**PROBLEM DETAILS:** Return all lines from the entries below in which the word "você" is present.

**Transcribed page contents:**
■ ■ ■ ■ ■ ■ ■

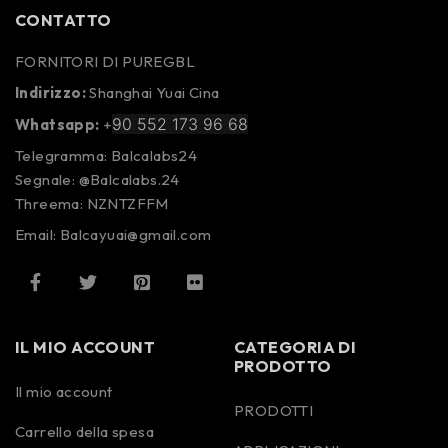
CONTATTO
FORNITORI DI PUREGBL
Indirizzo:
Shanghai Yuai Cina
90 552 173 96 68
Whatsapp:
+
Telegramma: Balcalabs24
Segnale: @Balcalabs.24
Threema: NZNTZFFM
Email: Balcayuai@gmail.com
IL MIO ACCOUNT
CATEGORIA DI
PRODOTTO
Il mio account
PRODOTTI
Carrello della spesa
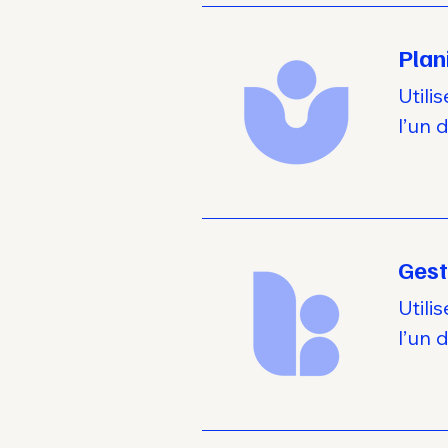
Plan
Utili
l’un 
Gest
Utili
l’un 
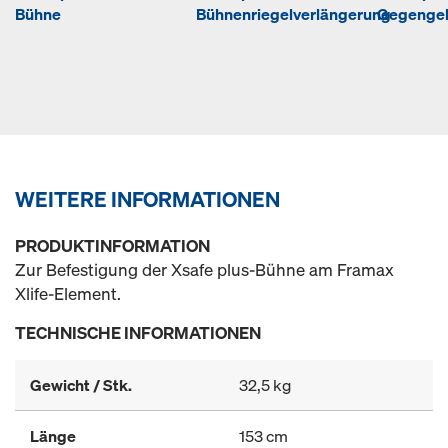
Bühne
Bühnenriegelverlängerung
Gegengel
WEITERE INFORMATIONEN
PRODUKTINFORMATION
Zur Befestigung der Xsafe plus-Bühne am Framax
Xlife-Element.
TECHNISCHE INFORMATIONEN
Gewicht / Stk.
32,5 kg
Länge
153 cm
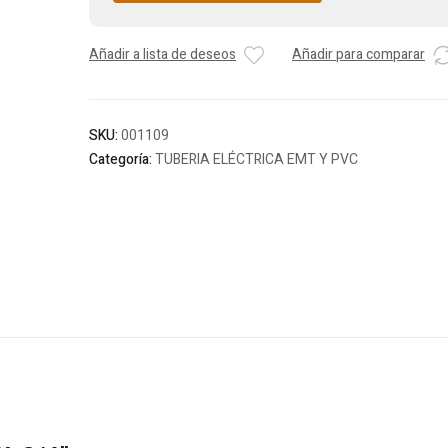
Añadir a lista de deseos
Añadir para comparar
SKU:
001109
Categoría:
TUBERIA ELÉCTRICA EMT Y PVC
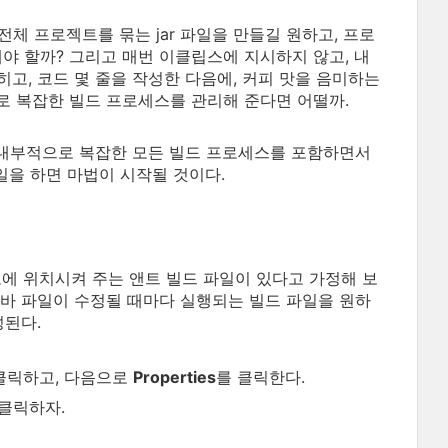
체 프로젝트를 묶는 jar 파일을 만들길 원하고, 프로
해야 할까? 그리고 매번 이클립스에 지시하지 않고, 내
히고, 코드 몇 줄을 작성한 다음에, 커피 맛을 음미하는
로 복잡한 빌드 프로세스를 관리해 준다면 어떨까.
는 내부적으로 복잡한 모든 빌드 프로세스를 포함하면서
이 일을 하면 마법이 시작될 것이다.
로에 위치시켜 주는 앤트 빌드 파일이 있다고 가정해 보
자바 파일이 수정될 때마다 실행되는 빌드 파일을 원하
성된다.
로 클릭하고, 다음으로
Properties
를 클릭한다.
 클릭하자.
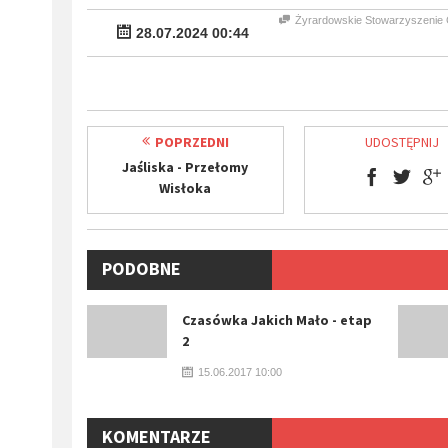
Żyrardowskie Stowarzyszenie 
28.07.2024 00:44
POPRZEDNI
UDOSTĘPNIJ
Jaśliska - Przełomy
Wisłoka
PODOBNE
WYDARZENIA
Czasówka Jakich Mało - etap
2
15.06.2017 10:00
KOMENTARZE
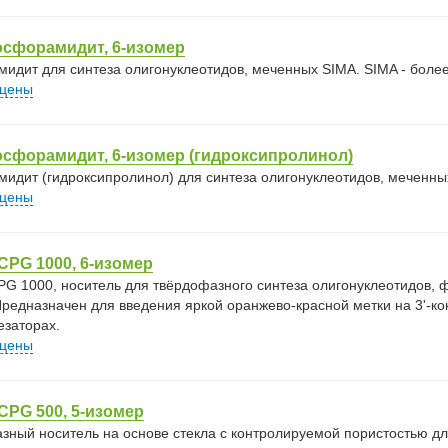
осфорамидит, 6-изомер
идит для синтеза олигонуклеотидов, меченных SIMA. SIMA - боле
 цены
сфорамидит, 6-изомер (гидроксипролинол)
идит (гидроксипролинол) для синтеза олигонуклеотидов, меченных
 цены
PG 1000, 6-изомер
G 1000, носитель для твёрдофазного синтеза олигонуклеотидов
Предназначен для введения яркой оранжево‑красной метки на 3'-ко
езаторах.
 цены
PG 500, 5-изомер
зный носитель на основе стекла с контролируемой пористостью дл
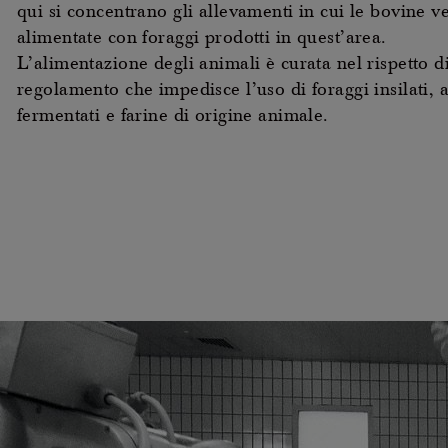
qui si concentrano gli allevamenti in cui le bovine 
alimentate con foraggi prodotti in quest’area.
L’alimentazione degli animali è curata nel rispetto d
regolamento che impedisce l’uso di foraggi insilati, 
fermentati e farine di origine animale.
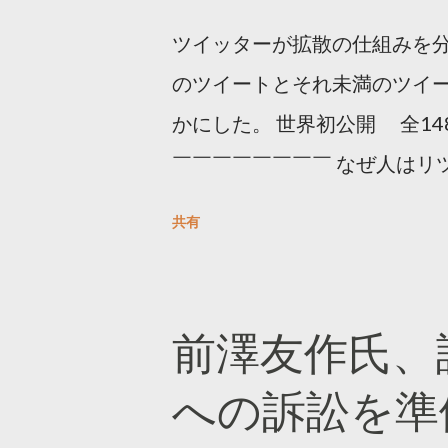
ツイッターが拡散の仕組みを分
のツイートとそれ未満のツイ
かにした。 世界初公開 全14
￣￣￣￣￣￣￣￣ なぜ人はリツ
をもとに「バズ」を科学しました
共有
は16の熱量でリツイートする 
ンロードはこちら👇 — Twitter マ
10, 2023 世界初公開｜「
前澤友作氏、
https://marketing.twitter.com/
への訴訟を準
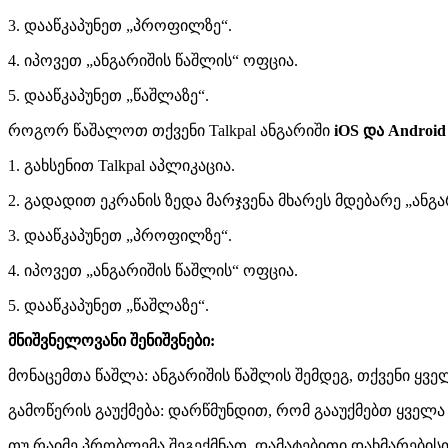
3. დააწკაპუნეთ „პროფილზე“.
4. იპოვეთ „ანგარიშის წაშლის“ ოფცია.
5. დააწკაპუნეთ „წაშლაზე“.
როგორ წაშალოთ თქვენი Talkpal ანგარიში
iOS და Androi
1. გახსენით Talkpal აპლიკაცია.
2. გადადით ეკრანის ზედა მარჯვენა მხარეს მდებარე „ანგა
3. დააწკაპუნეთ „პროფილზე“.
4. იპოვეთ „ანგარიშის წაშლის“ ოფცია.
5. დააწკაპუნეთ „წაშლაზე“.
მნიშვნელოვანი შენიშვნები:
მონაცემთა წაშლა: ანგარიშის წაშლის შემდეგ, თქვენი ყვ
გამოწერის გაუქმება: დარწმუნდით, რომ გააუქმებთ ყველ
თუ რაიმე პრობლემა შეგექმნათ, დამატებითი დახმარებისთვი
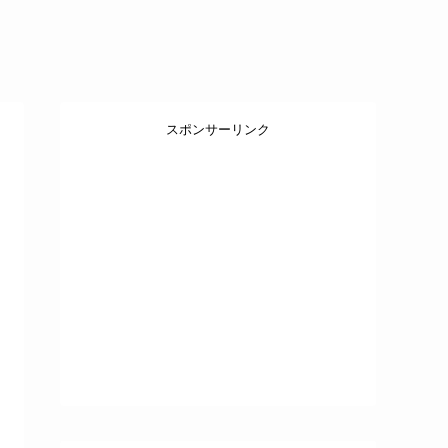
スポンサーリンク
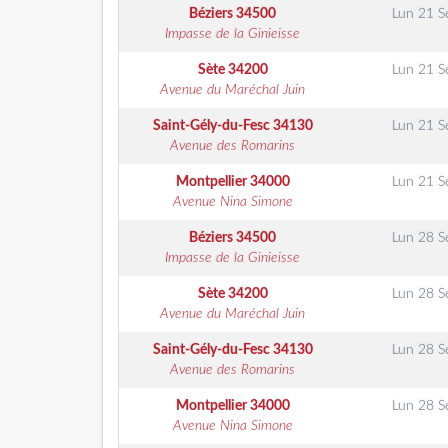
Béziers
34500
Lun 21 S
Impasse de la Ginieisse
Sète
34200
Lun 21 S
Avenue du Maréchal Juin
Saint-Gély-du-Fesc
34130
Lun 21 S
Avenue des Romarins
Montpellier
34000
Lun 21 S
Avenue Nina Simone
Béziers
34500
Lun 28 S
Impasse de la Ginieisse
Sète
34200
Lun 28 S
Avenue du Maréchal Juin
Saint-Gély-du-Fesc
34130
Lun 28 S
Avenue des Romarins
Montpellier
34000
Lun 28 S
Avenue Nina Simone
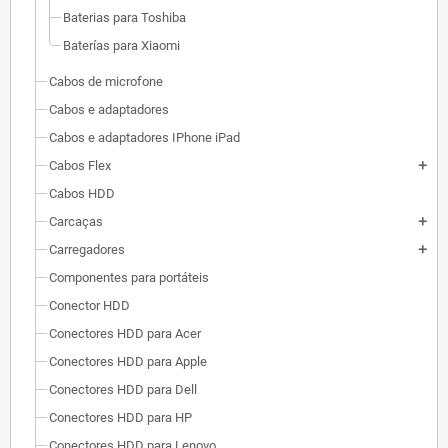
Baterias para Toshiba
Baterías para Xiaomi
Cabos de microfone
Cabos e adaptadores
Cabos e adaptadores IPhone iPad
Cabos Flex
add
Cabos HDD
Carcaças
add
Carregadores
add
Componentes para portáteis
Conector HDD
Conectores HDD para Acer
Conectores HDD para Apple
Conectores HDD para Dell
Conectores HDD para HP
Conectores HDD para Lenovo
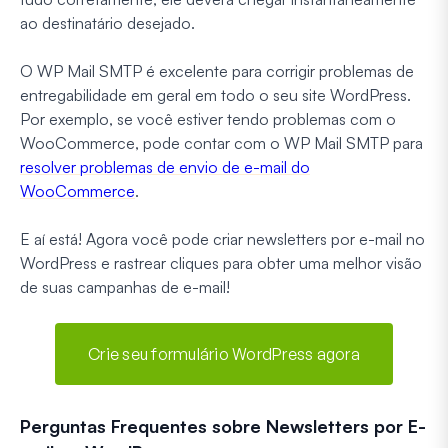
ao destinatário desejado.
O WP Mail SMTP é excelente para corrigir problemas de
entregabilidade em geral em todo o seu site WordPress.
Por exemplo, se você estiver tendo problemas com o
WooCommerce, pode contar com o WP Mail SMTP para
resolver problemas de envio de e-mail do
WooCommerce
.
E aí está! Agora você pode criar newsletters por e-mail no
WordPress e rastrear cliques para obter uma melhor visão
de suas campanhas de e-mail!
Crie seu formulário WordPress agora
Perguntas Frequentes sobre Newsletters por E-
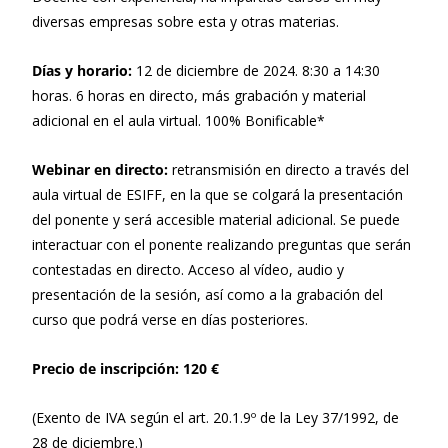
diversas empresas sobre esta y otras materias.
Días y horario:
12 de diciembre de 2024. 8:30 a 14:30
horas. 6 horas en directo, más grabación y material
adicional en el aula virtual. 100% Bonificable*
Webinar en directo:
retransmisión en directo a través del
aula virtual de ESIFF, en la que se colgará la presentación
del ponente y será accesible material adicional. Se puede
interactuar con el ponente realizando preguntas que serán
contestadas en directo. Acceso al vídeo, audio y
presentación de la sesión, así como a la grabación del
curso que podrá verse en días posteriores.
Precio de inscripción: 120 €
(Exento de IVA según el art. 20.1.9º de la Ley 37/1992, de
28 de diciembre.)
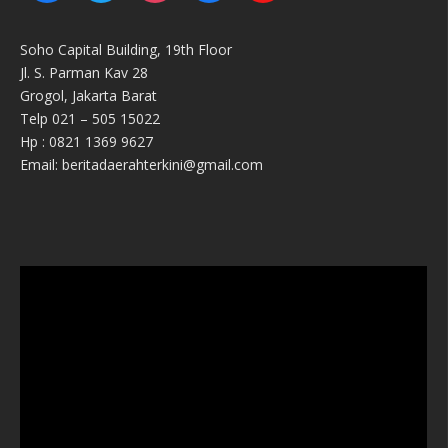
Soho Capital Building, 19th Floor
Jl. S. Parman Kav 28
Grogol, Jakarta Barat
Telp 021 – 505 15022
Hp : 0821 1369 9627
Email: beritadaerahterkini@gmail.com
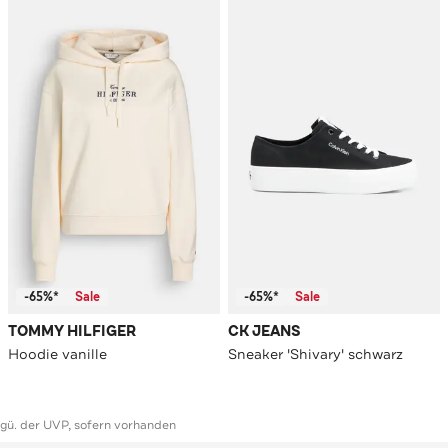
-65%*
Sale
-65%*
Sale
TOMMY HILFIGER
CK JEANS
Hoodie vanille
Sneaker 'Shivary' schwarz
ggü. der UVP, sofern vorhanden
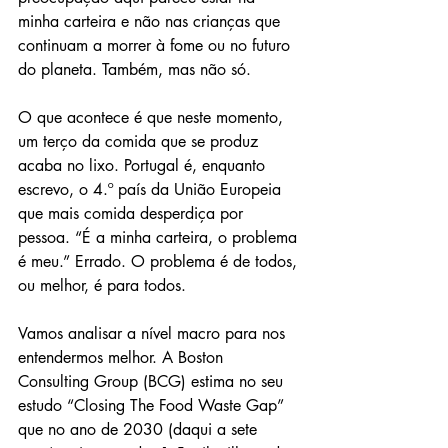
minha carteira e não nas crianças que 
continuam a morrer à fome ou no futuro 
do planeta. Também, mas não só.
O que acontece é que neste momento, 
um terço da comida que se produz 
acaba no lixo. Portugal é, enquanto 
escrevo, o 4.º país da União Europeia 
que mais comida desperdiça por 
pessoa. “É a minha carteira, o problema 
é meu.” Errado. O problema é de todos, 
ou melhor, é para todos.
Vamos analisar a nível macro para nos 
entendermos melhor. A Boston 
Consulting Group (BCG) estima no seu 
estudo “Closing The Food Waste Gap” 
que no ano de 2030 (daqui a sete 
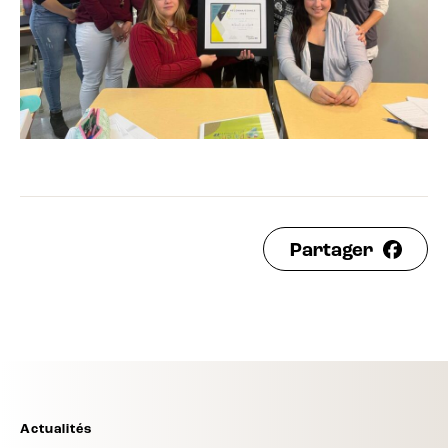
Partager
Actualités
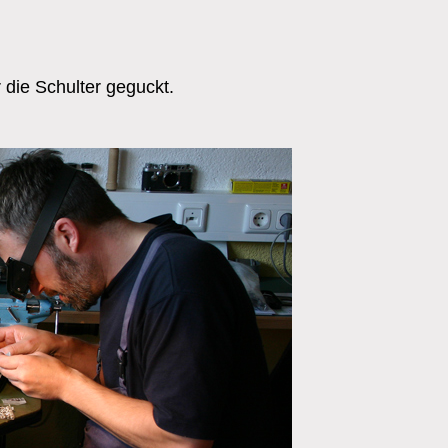
 die Schulter geguckt.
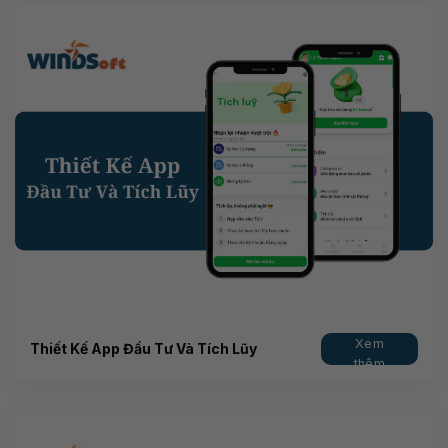
Xem
Thiết Kế App Đầu Tư Và Tích Lũy
thêm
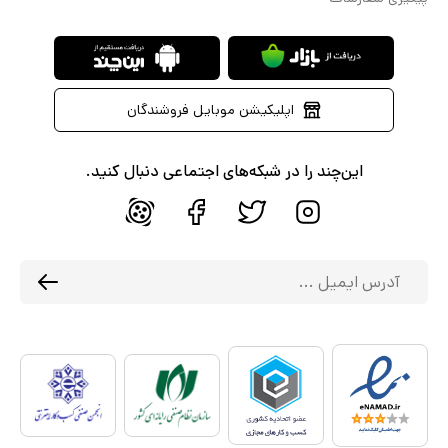
اپلیکیشن موبایل فروشندگان
این‌چند را در شبکه‌های اجتماعی دنبال کنید.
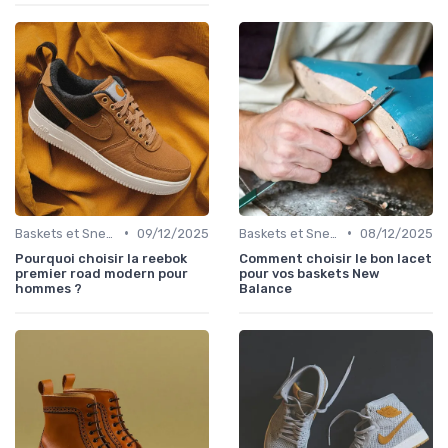
•
•
Baskets et Sneakers
09/12/2025
Baskets et Sneakers
08/12/2025
Pourquoi choisir la reebok
Comment choisir le bon lacet
premier road modern pour
pour vos baskets New
hommes ?
Balance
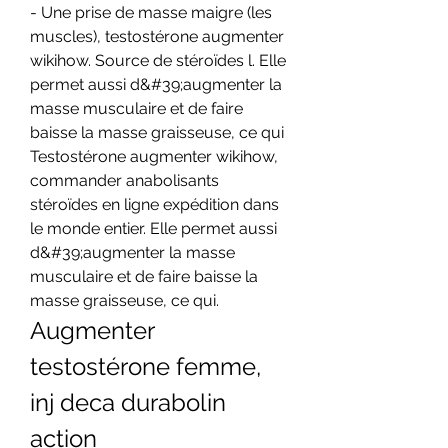
- Une prise de masse maigre (les 
muscles), testostérone augmenter 
wikihow. Source de stéroïdes l. Elle 
permet aussi d&#39;augmenter la 
masse musculaire et de faire 
baisse la masse graisseuse, ce qui 
Testostérone augmenter wikihow, 
commander anabolisants 
stéroïdes en ligne expédition dans 
le monde entier. Elle permet aussi 
d&#39;augmenter la masse 
musculaire et de faire baisse la 
masse graisseuse, ce qui. 
Augmenter 
testostérone femme, 
inj deca durabolin 
action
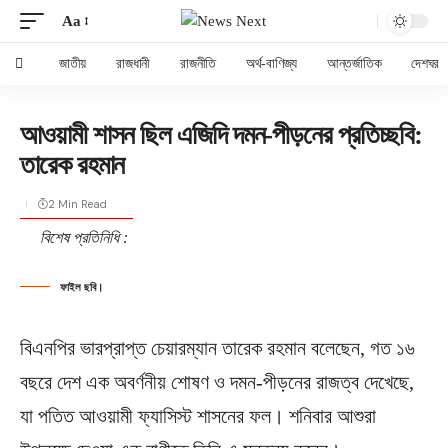
Aa
জাতীয়
রাজধানী
রাজনীতি
অর্থ-বাণিজ্য
আন্তর্জাতিক
দেশঘর
আওয়ামী শাসন ছিল এজিদি দমন-পীড়নের প্রতিচ্ছবি:
তারেক রহমান
2 Min Read
বিশেষ প্রতিনিধি :
ফাইল ছবি।
বিএনপির ভারপ্রাপ্ত চেয়ারম্যান তারেক রহমান বলেছেন, গত ১৬
বছরে দেশ এক অবর্ণনীয় শোষণ ও দমন-পীড়নের রাজত্ব দেখেছে,
যা পতিত আওয়ামী ফ্যাসিস্ট শাসনের ফল। শনিবার আশুরা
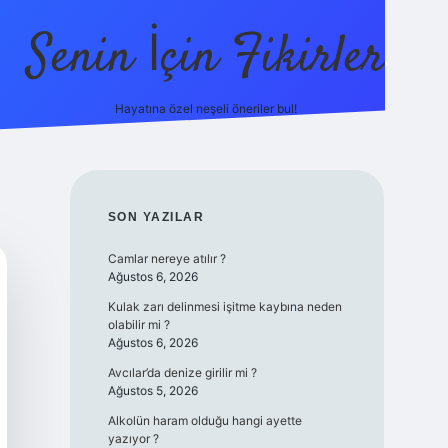
Senin İçin Fikirler
Hayatına özel neşeli öneriler bul!
https://il
SIDEBAR
SON YAZILAR
Camlar nereye atılır ?
Ağustos 6, 2026
Kulak zarı delinmesi işitme kaybına neden
olabilir mi ?
Ağustos 6, 2026
Avcılar’da denize girilir mi ?
Ağustos 5, 2026
Alkolün haram olduğu hangi ayette
yazıyor ?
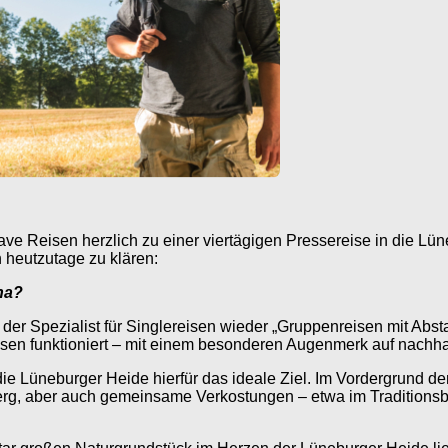
e Reisen herzlich zu einer viertägigen Pressereise in die Lün
 heutzutage zu klären:
na?
rt der Spezialist für Singlereisen wieder „Gruppenreisen mit A
Reisen funktioniert – mit einem besonderen Augenmerk auf nachh
die Lüneburger Heide hierfür das ideale Ziel. Im Vordergrund 
g, aber auch gemeinsame Verkostungen – etwa im Traditionsbra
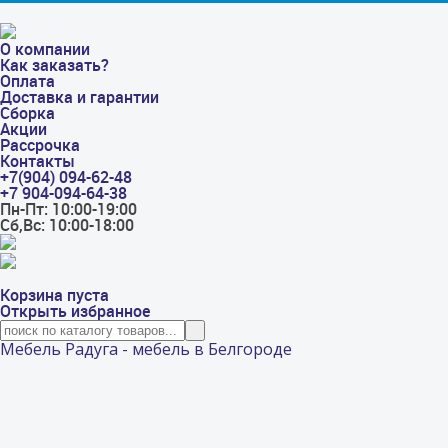
О компании
Как заказать?
Оплата
Доставка и гарантии
Сборка
Акции
Рассрочка
Контакты
+7(904) 094-62-48
+7 904-094-64-38
Пн-Пт: 10:00-19:00
Сб,Вс: 10:00-18:00
Корзина пуста
Открыть избранное
Мебель Радуга - мебель в Белгороде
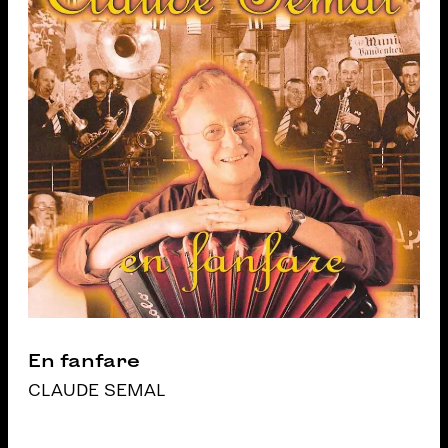
En fanfare
CLAUDE SEMAL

■ ■ ■ ■ ■ ■ ■

**RESULT BELOW:**
Por exemplo, se você estiver tendo problemas com o
E aí está! Agora você pode criar newsletters por e-mail no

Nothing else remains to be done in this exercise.